[SOURCE EXCERPT]:
┄┄┄┄┄┄┄┄┄┄┄┄┄┄┄┄┄┄┄┄

As the Singapore International Film festival opens, Screen International examines how the territory is aiming to pull in new backers.

A key global economic hub, Singapore has set its sights on becoming a media-financing centre for the 21st century and is positioning itself as a meeting point of finance and media.

The Asian city-state's business infrastructure has already attracted players such as Lucasfilm, Sony Pictures, Discovery Networks, Walt Disney Television, HBO and the BBC, which all have regional operations there. Now the territory's Media Development Authority (MDA) wants to pull in the kind of partners that can build a self-sustaining media financing eco- system.

'The injection of private capital from the banks, financial institutions and strategic investors to the media industry will strengthen Singapore as the regional centre for the financing, trading and making of media,' says Christopher Chia, CEO of MDA.

'Loan guarantee facility makes it sutiable for moving quickly'
In 2006, in a bid to attract such players, MDA launched a loan guarantee facility (LGF) with Australia's RGM Entertainment for the production of commercially viable English-language international projects.

RGM, a talent management-cum-executive production company founded by Robyn Gardiner, relocated its headquarters to Singapore two years ago and formed a media financing unit to provide gap finance using the facility.

Available to international productions with a Singapore component, the LGF is aiming to partially finance at least six films in the next two years and has attracted financiers including US-based film-finance specialist ICB Entertainment Finance and Standard Chartered Bank.

The facility does not operate as a fund or loan, says RGM's CEO Devesh Chetty, but has both MDA and RGM as a guarantor offering a token amount of the budget for each production it partially finances.

'Accessing funds in some parts of the world is a highly complicated process and the cost is very high,' says Adrian Ward, vice-president of ICB Entertainment Finance. 'The simplicity of the LGF makes it most suitable for moving quickly, which is often a key element in attracting serious film-makers.'

'Big bank might find it tough to justify the kind of risk involved'
The first two projects partially funded by the LGF are now in post: Chaz Thorne's black comedy Pushing Up Daisies and David Auburn's The Girl In The Park, starring Sigourney Weaver. A third project, Winged Creatures, co-funded and produced by Naomi Despres and Bob Salerno's Artina Films and starring Forest Whitaker, has started shooting in Los Angeles.

Singapore production companies Oak3 Films and Infinite Frameworks are associate producers or similar on the first two projects. Infinite Frameworks is also responsible for the post-production of Winged Creatures in Singapore.

Chetty expects, over time, such local companies will take on the role of producers on RGM's projects or bring their projects to RGM for executive production. RGM also handles distribution and manages the intellectual property rights for the films partially financed by the LGF out of Singapore.

But Chetty is aware that the lack of business volume and of sufficient market knowledge for Asian banks to conduct pre-sale and gap lending may hamper the prospect.

ICB's Ward acknowledges a big bank might find it tough to justify the kind of risk involved. 'Traditionally, Asian producers had access to private investors. They were unwilling to pay the premium for a completion bond, but without which a bank wouldn't lend,' he explains.

┄┄┄┄┄┄┄┄┄┄┄┄┄┄┄┄┄┄┄┄

[GIVEN TASK]: In the Singapore film-financing article, rewrite the stretch from "RGM, a talent" through "it partially finances.", switching "guarantor" to "backer".

[Records from a collection]:
┄┄┄┄┄┄┄┄┄┄┄┄┄┄┄┄┄┄┄┄

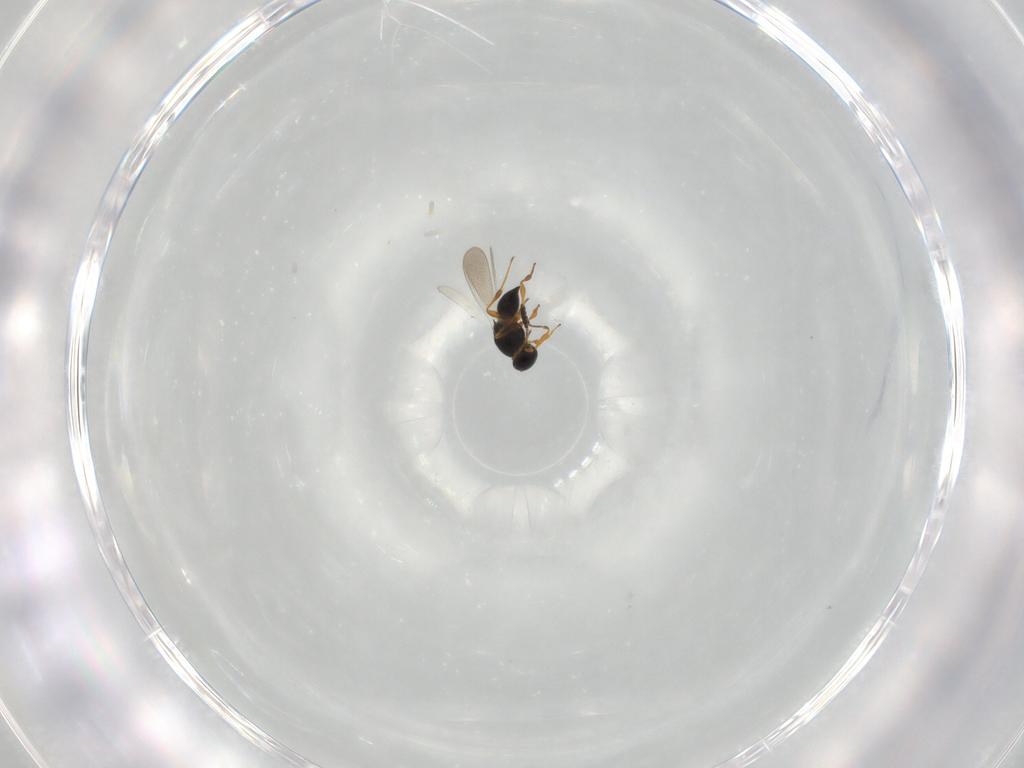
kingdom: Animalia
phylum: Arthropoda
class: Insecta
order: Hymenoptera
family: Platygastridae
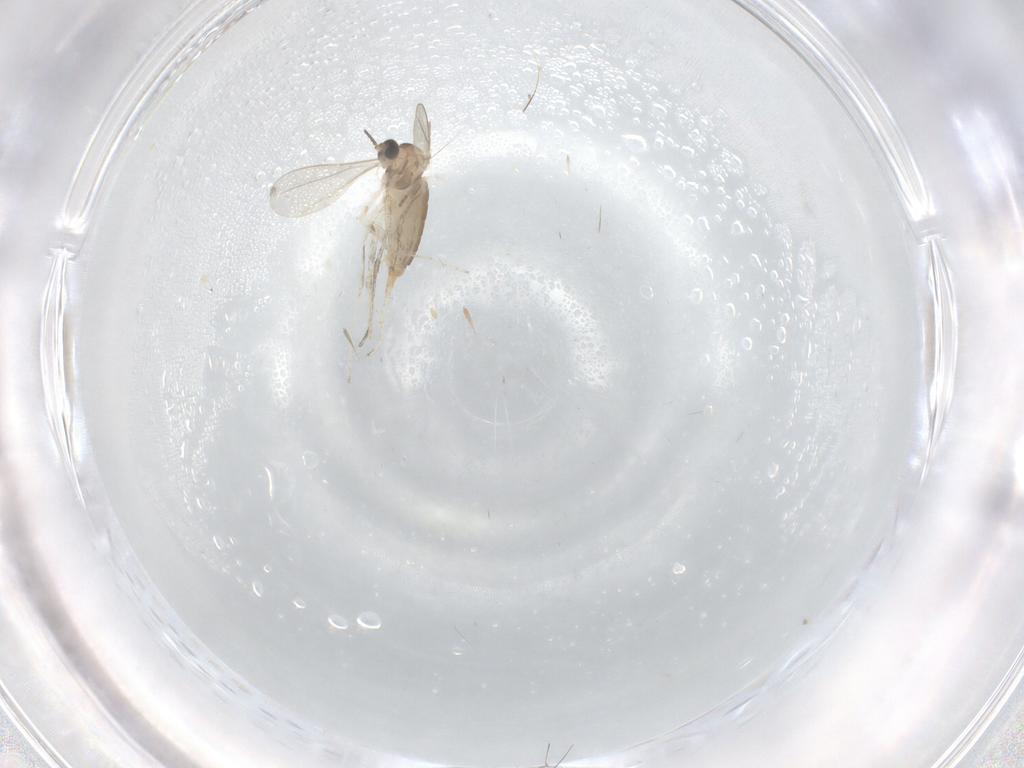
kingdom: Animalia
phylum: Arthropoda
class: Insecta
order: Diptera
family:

┄┄┄┄┄┄┄┄┄┄┄┄┄┄┄┄┄┄┄┄

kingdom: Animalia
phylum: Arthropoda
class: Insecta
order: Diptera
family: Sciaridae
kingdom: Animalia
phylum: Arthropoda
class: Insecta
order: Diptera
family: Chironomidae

┄┄┄┄┄┄┄┄┄┄┄┄┄┄┄┄┄┄┄┄

[RESPONSE]:
RGM, a talent management-cum-executive production company founded by Robyn Gardiner, relocated its headquarters to Singapore two years ago and formed a media financing unit to provide gap finance using the facility.

Available to international productions with a Singapore component, the LGF is aiming to partially finance at least six films in the next two years and has attracted financiers including US-based film-finance specialist ICB Entertainment Finance and Standard Chartered Bank.

The facility does not operate as a fund or loan, says RGM's CEO Devesh Chetty, but has both MDA and RGM as a backer offering a token amount of the budget for each production it partially finances.